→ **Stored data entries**
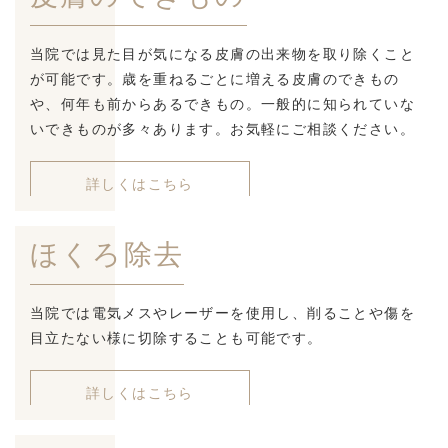
当院では見た目が気になる皮膚の出来物を取り除くこと
が可能です。歳を重ねるごとに増える皮膚のできもの
や、何年も前からあるできもの。一般的に知られていな
いできものが多々あります。お気軽にご相談ください。
詳しくはこちら
ほくろ除去
当院では電気メスやレーザーを使用し、削ることや傷を
目立たない様に切除することも可能です。
詳しくはこちら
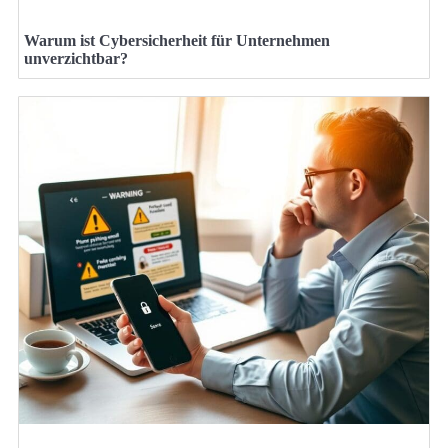
Warum ist Cybersicherheit für Unternehmen
unverzichtbar?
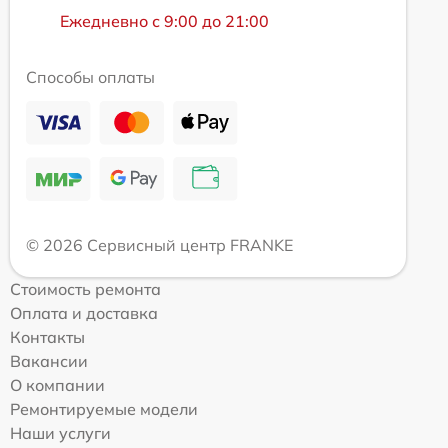
Ежедневно с 9:00 до 21:00
Способы оплаты
© 2026 Сервисный центр FRANKE
Стоимость ремонта
Оплата и доставка
Контакты
Вакансии
О компании
Ремонтируемые модели
Наши услуги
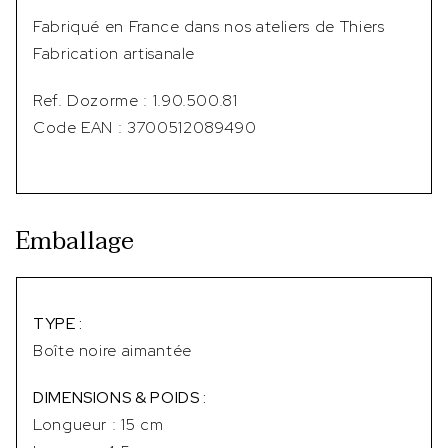
Fabriqué en France dans nos ateliers de Thiers
Fabrication artisanale
Ref. Dozorme : 1.90.500.81
Code EAN : 3700512089490
Emballage
TYPE :
Boîte noire aimantée
DIMENSIONS & POIDS :
Longueur : 15 cm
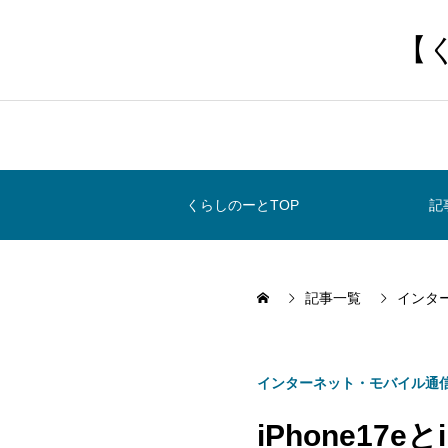
【
くらしのーとTOP
記
記事一覧
インタ
インターネット・モバイル通
iPhone17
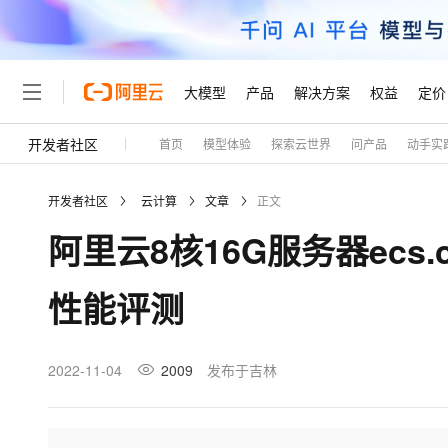
大模型
产品
解决方案
权益
定价
开发者社区
首页
模型体验
探索云世界
问产品
动手实
大模型
产品
解决方案
权益
定价
云市场
伙伴
服务
了解阿里云
精选产品
精选解决方案
普惠上云
产品定价
精选商城
成为销售伙伴
售前咨询
为什么选择阿里云
千问AI平台
开发者社区
云计算
文章
正文
了解云产品的定价详情
大模型服务平台百炼
睿译宝，AI翻译排版一
普惠上云 官方力荐
分销伙伴
在线服务
网站建设
什么是云计算
大
阿里云8核16G服务器ecs.c
大模型服务与应用平台
上传文档即自动完成翻译和
云服务器38元/年起，超
咨询伙伴
多端小程序
技术领先
云上成本管理
售后服务
轻量应用服务器
GLM-5.2：长任务时代
官方推荐返现计划
大模型
精选产品
精选解决方案
Salesforce 国际版订阅
稳定可靠
性能评测
管理和优化成本
推荐新用户得奖励，单订单
销售伙伴合作计划
自助服务
友盟天域
安全合规
人工智能与机器学习
AI
文本生成
云数据库 RDS
Hermes Agent，打造
云工开物
无影生态合作计划
在线服务
观测云
分析师报告
自主进化，持久记忆，越用
高校专属算力普惠，学生认
计算
互联网应用开发
2022-11-04
2009
发布于吉林
Qwen3.8-Max
HOT
Salesforce On Alibaba C
工单服务
Tuya 物联网平台阿里云
研究报告与白皮书
人工智能平台 PAI
快速拥有专属 OpenClaw
大模
Consulting Partner 合
大数据
容器
智能体时代全能旗舰模型
免费试用
短信专区
一站式AI开发、训练和推
蓝凌 OA
AI 大模型销售与服务生
现代化应用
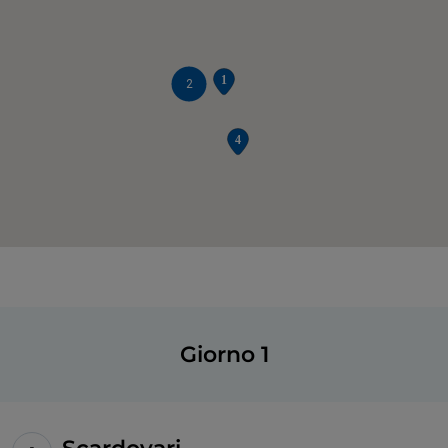
2
Giorno 1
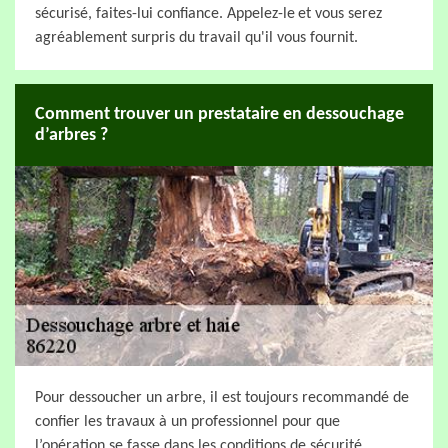
sécurisé, faites-lui confiance. Appelez-le et vous serez
agréablement surpris du travail qu'il vous fournit.
Comment trouver un prestataire en dessouchage
d’arbres ?
Pour dessoucher un arbre, il est toujours recommandé de
confier les travaux à un professionnel pour que
l’opération se fasse dans les conditions de sécurité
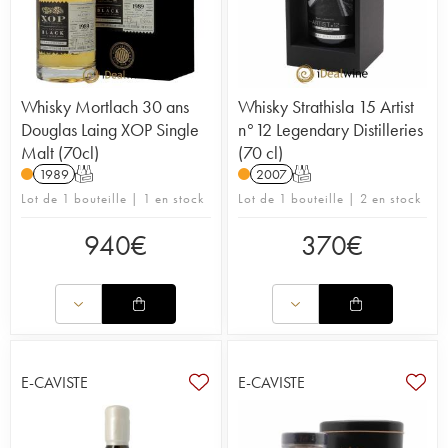
Whisky Mortlach 30 ans
Whisky Strathisla 15 Artist
Douglas Laing XOP Single
n°12 Legendary Distilleries
Malt (70cl)
(70 cl)
1989
T
2007
T
Lot de 1 bouteille | 1 en stock
Lot de 1 bouteille | 2 en stock
940
€
370
€
E-CAVISTE
E-CAVISTE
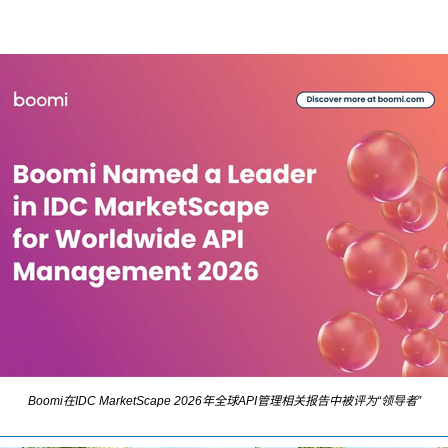
Boomi在IDC MarketScape 2026年全球API管理相关报告中被评为“领导者”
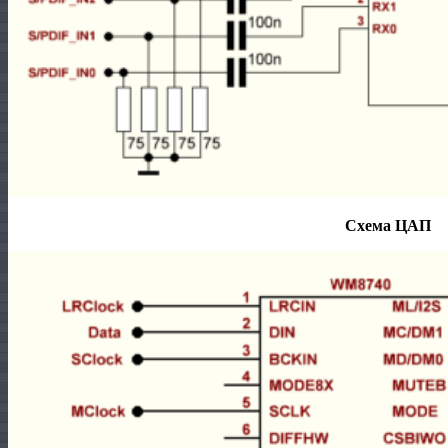
Схема ЦАП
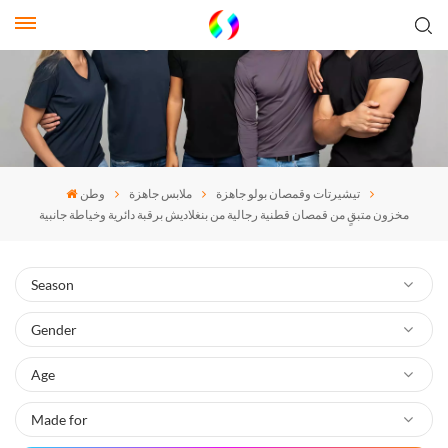
تيشيرتات وقمصان بولو جاهزة
ملابس جاهزة
وطن
مخزون متبقٍ من قمصان قطنية رجالية من بنغلاديش برقبة دائرية وخياطة جانبية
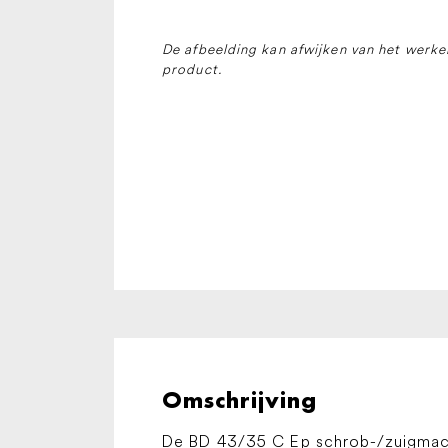
De afbeelding kan afwijken van het werkel
product.
Omschrijving
De BD 43/35 C Ep schrob-/zuigmach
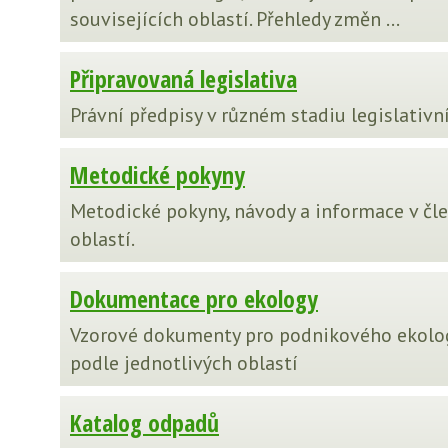
souvisejících oblastí. Přehledy změn ...
Připravovaná legislativa
Právní předpisy v různém stadiu legislativ
Metodické pokyny
Metodické pokyny, návody a informace v čl
oblastí.
Dokumentace pro ekology
Vzorové dokumenty pro podnikového ekolo
podle jednotlivých oblastí
Katalog odpadů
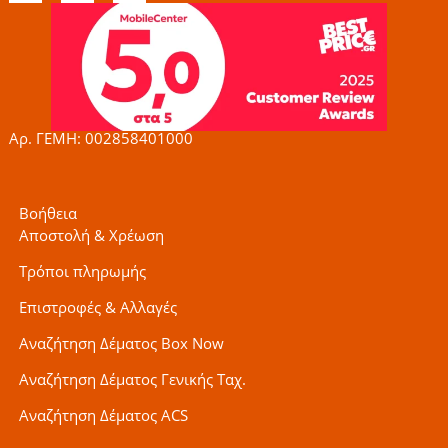
c
s
i
e
t
t
b
a
t
o
g
e
o
r
r
k
a
-
m
f
Αρ. ΓΕΜΗ: 002858401000
Βοήθεια
Αποστολή & Χρέωση
Τρόποι πληρωμής
Επιστροφές & Αλλαγές
Αναζήτηση Δέματος Box Now
Αναζήτηση Δέματος Γενικής Ταχ.
Αναζήτηση Δέματος ACS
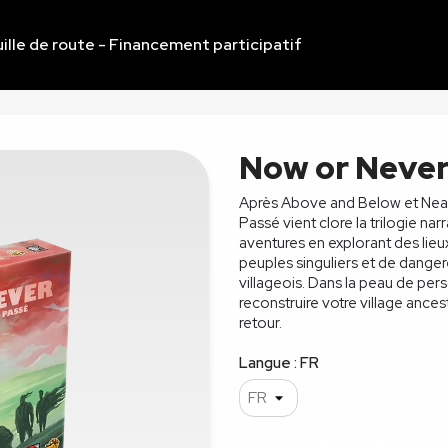
ille de route - Financement participatif
Now or Neve
Après Above and Below et Nea
Passé vient clore la trilogie na
aventures en explorant des lieu
peuples singuliers et de danger
villageois. Dans la peau de pe
reconstruire votre village ancest
retour.
Langue : FR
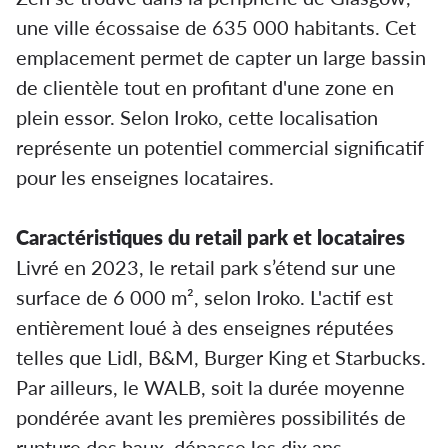
une ville écossaise de 635 000 habitants. Cet
emplacement permet de capter un large bassin
de clientèle tout en profitant d'une zone en
plein essor. Selon Iroko, cette localisation
représente un potentiel commercial significatif
pour les enseignes locataires.
Caractéristiques du retail park et locataires
Livré en 2023, le retail park s’étend sur une
surface de 6 000 m², selon Iroko. L'actif est
entièrement loué à des enseignes réputées
telles que Lidl, B&M, Burger King et Starbucks.
Par ailleurs, le WALB, soit la durée moyenne
pondérée avant les premières possibilités de
rupture des baux, dépasse les dix ans.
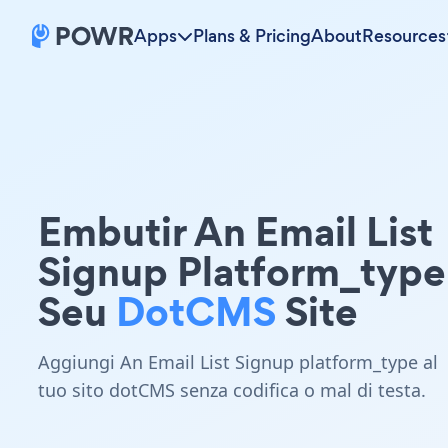
Apps
Plans & Pricing
About
Resources
Embutir An Email List
Signup Platform_typ
Seu
DotCMS
Site
Aggiungi An Email List Signup platform_type al
tuo sito dotCMS senza codifica o mal di testa.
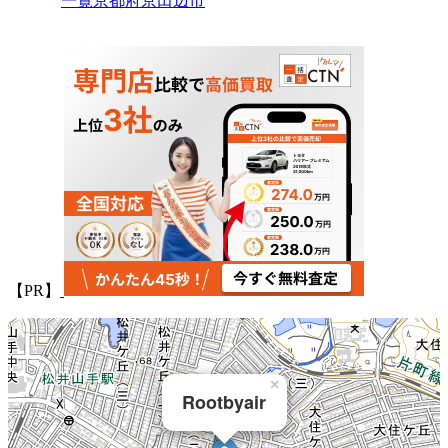
一覧
京都府
京田辺市
【PR】
×
Rootbyair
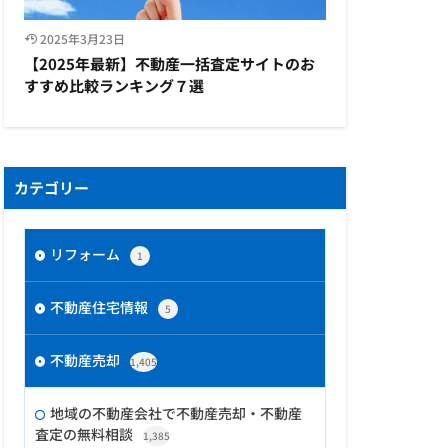
2025年3月23日
【2025年最新】不動産一括査定サイトのお
すすめ比較ランキング７選
カテゴリー
リフォーム
1
不動産住宅情報
5
不動産売却
1,405
地域の不動産会社で不動産売却・不動産
査定の無料相談
1,385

→ **To-do item**
Using the entries above, return each line that includes the word "Whisky".

→ **Response area**
Whisky Mortlach 30 ans
Whisky Strathisla 15 Artist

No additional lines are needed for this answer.